Dreams come true, and this story is case in point that this particular cliché is not just material for cheesy kids’ commercials with comets or shooting stars or astrological balderdash, but that it has some fucking veracity to it. If you don’t believe in dreams coming true, then get your ass to Baghdad. This place is indubitably inspiring, not just militarily or explosively, but capitalistically. There are beautiful businesses arising like miraculous wildflowers out of the infertile and oil-stained sand. There are kind-hearted folks dressed up as Ronald McDonald, dodging bullets and dancing to Little Richard, patting kids on the head and reminding them that Allah and President Bush are old friends, and that buying hamburgers makes them real, real cool and can reduce the risk of terrorism by twenty-five percent.

Speaking of terrorism, in case you have been hiding in some Arkansas mud bunker, fearing thermonuclear Armageddon or Wal-Mart domination, we got the bad guy over here. And for those of you that did hear, those lucky few of you who were lucky and beaming when that Eastern man in glasses rose confidently before the tight-faced journalists and proclaimed, with all the optimism of America in his voice, “Ladies and gentlemen, we got him!”, then I profess modestly that that “we” was I. That’s right, I was the special forces agent that seized that mofo in his foxhole. It was I that tore the porno low-rider magazine from his greasy fingers. It was I who called him a ‘buttsnuggler” and jerked and snatched him around like an Arkansas sweathog in heat, shoving that ole’ boy against the cheap sheet rock of his room, against the kitschy image of a Hawaiian sunset that adorned it, and told him, in clear Arabic, that he was fucked. And yes, there was resistance, pockets of it you might say, but I used all of the karate maneuvers that my ninja sensei had taught me as a boy in Arkansas to quash that shit.
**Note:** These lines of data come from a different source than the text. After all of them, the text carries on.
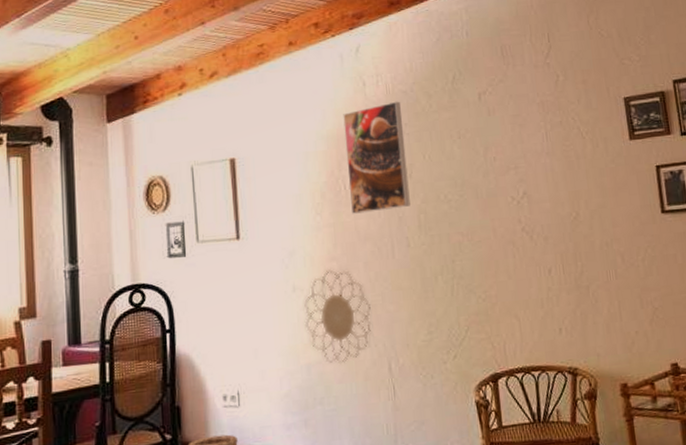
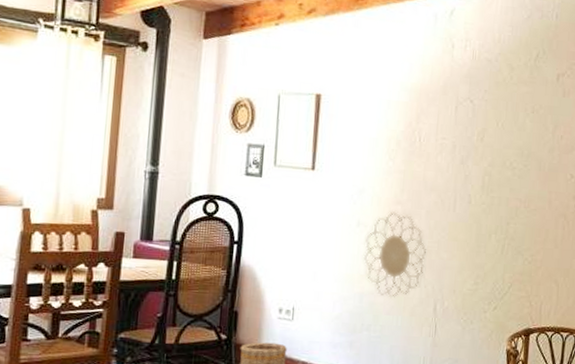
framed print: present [343,101,410,214] -> none [423,67,484,167]

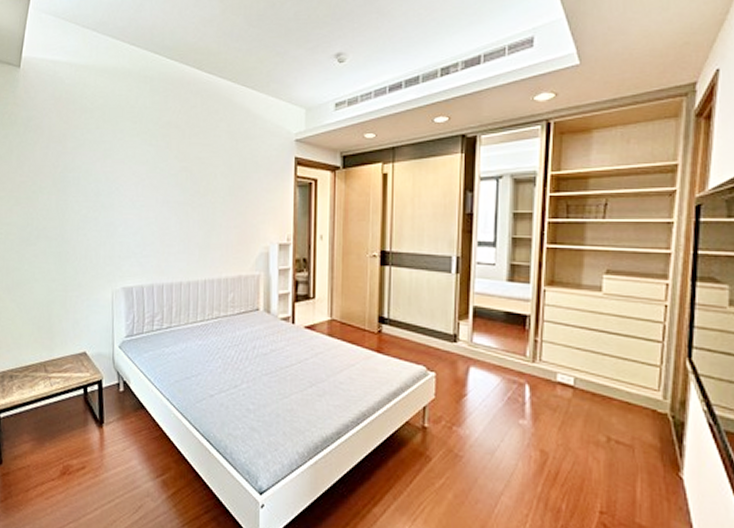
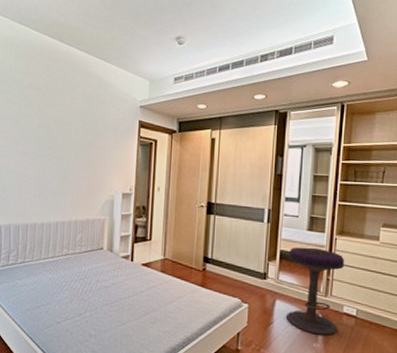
stool: none [484,301,557,410] -> present [286,247,345,336]

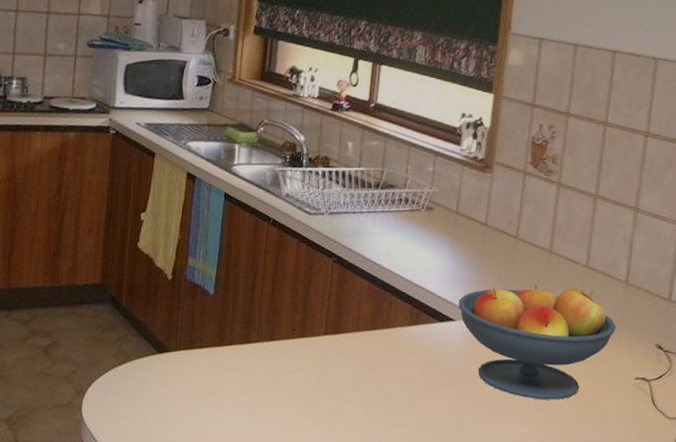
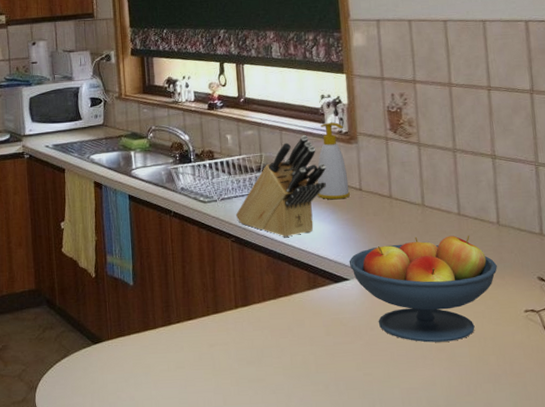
knife block: none [342,155,453,265] -> present [235,135,327,237]
soap bottle: none [437,145,480,232] -> present [317,122,350,200]

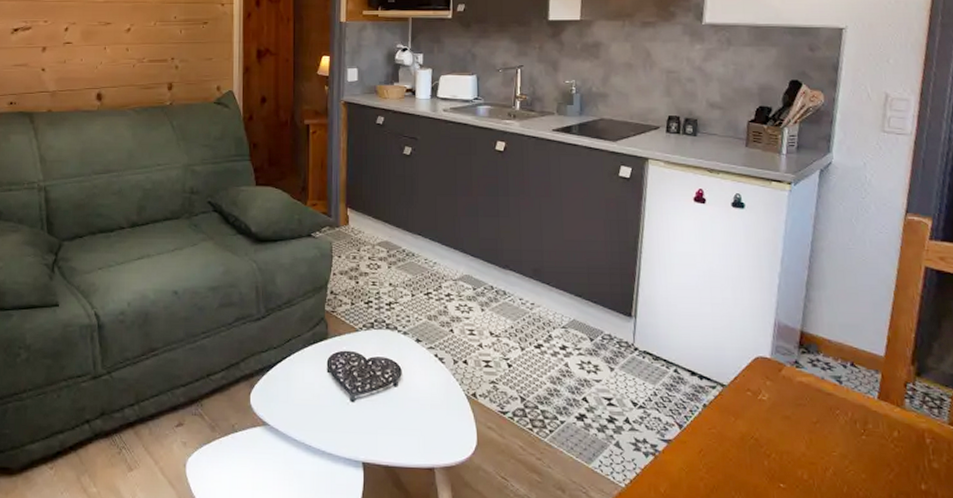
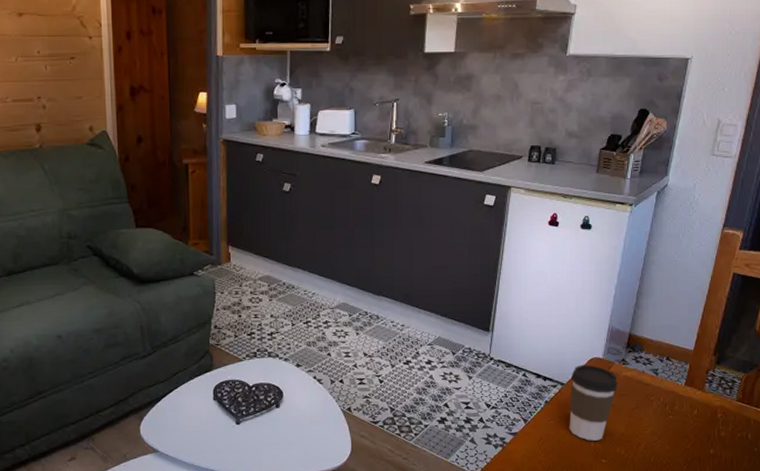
coffee cup: none [732,364,792,459] -> present [569,364,618,441]

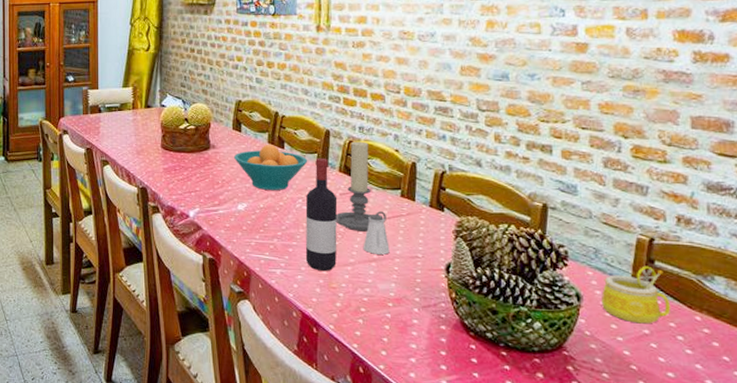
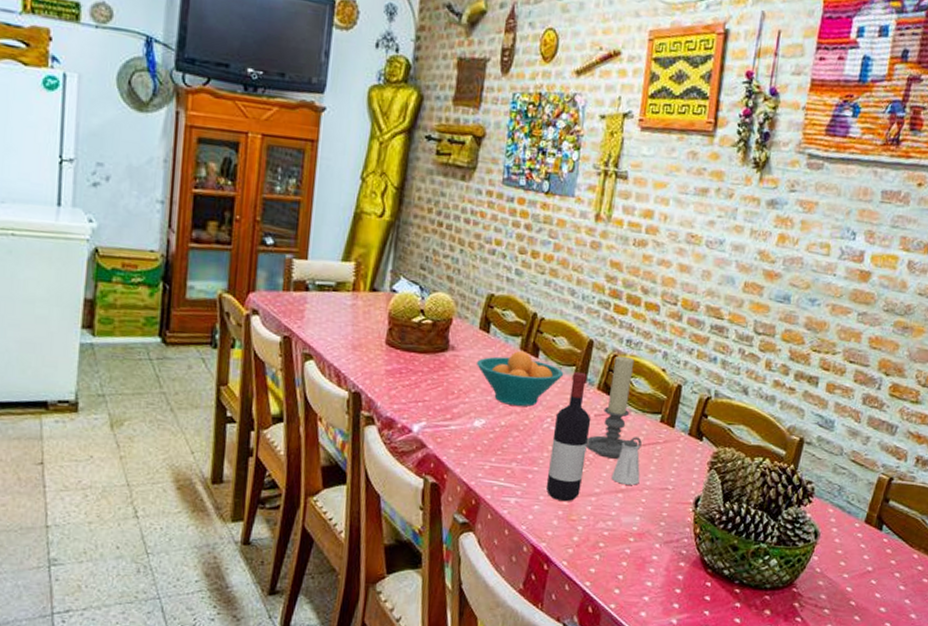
mug: present [602,265,671,324] -> none [836,504,896,562]

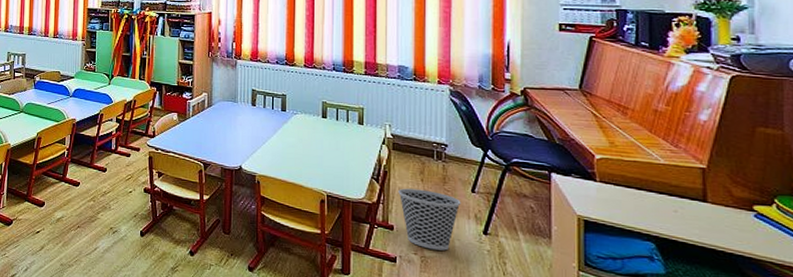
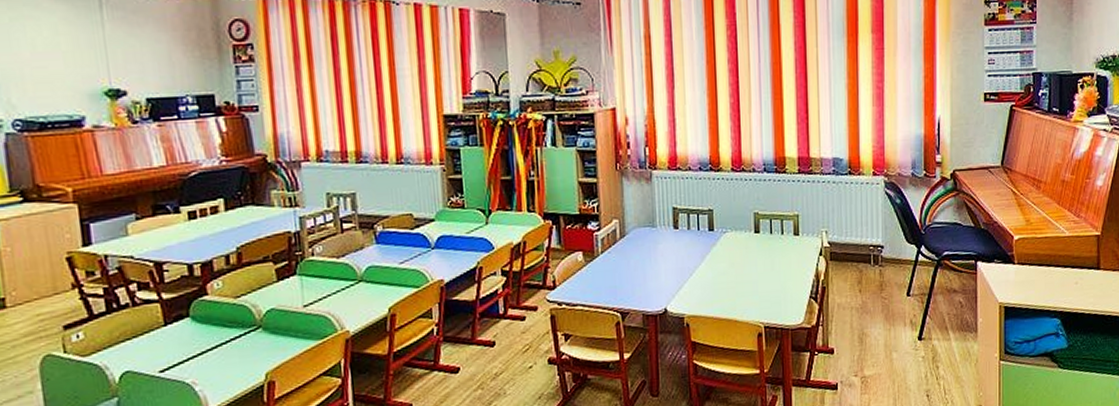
wastebasket: present [398,188,461,251] -> none [837,301,898,368]

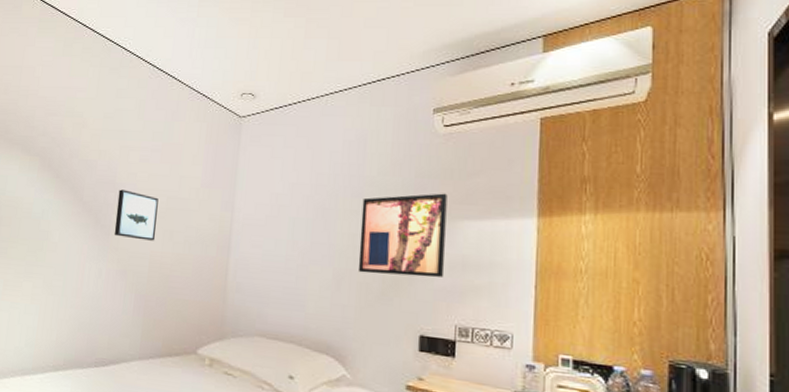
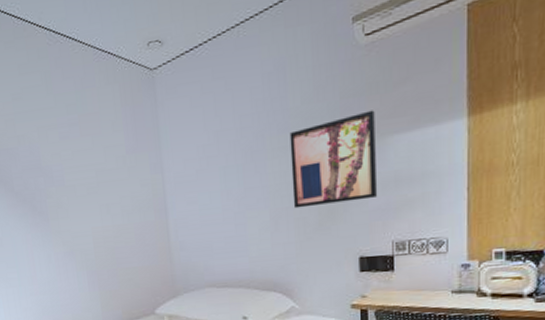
wall art: present [114,189,159,241] -> none [46,171,94,220]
And that was God’s way of paying me back for all the suffering with my Mama, all of the trauma of a childhood that saw me lose family honor and fortune, indeed that saw me uprooted from my native Arkansas. God gave me Saddam, I gave Saddam back to Him and to my government, and God and the United States, close friends that they are, gave me one of Saddam’s old pleasure palaces on the Euphrates as a reward for that capture. And the twenty-five million dollar reward provided me with enough capital to launch this superpower of a business.

And if you, cynical punk of a reader that I fear you may be, doubt the veracity of this asseveration, then I advise you to go shopping. That’s right, I want you to shop, and not just anywhere, but in my Xanadu of consumption, the most gorgeous business in the Near East and I dare say the West or the South or wherever, a mega-store that magnets the masses, be they baseball cap-wearing or headscarfed, be they upstart Iraqi Gangsta boys with bright smiles and American semi-automatic weapons or stern Sunnis with money to spend and a desire to see how good ‘ole Saddam once lived and buy some real good stuff at the same time. Head to Baghdad and find out what you have been missing in your generic American Wal-Marts. Come on down, buy wisely and marvel at the splendor. And after your positive consumer experience, slap your friends back in Arkansas or Ohio, in Scotland or Queensland, on the shoulder and tell them that you know Hadrian Van der Meyde, or at least his story, and that this man is inspiring.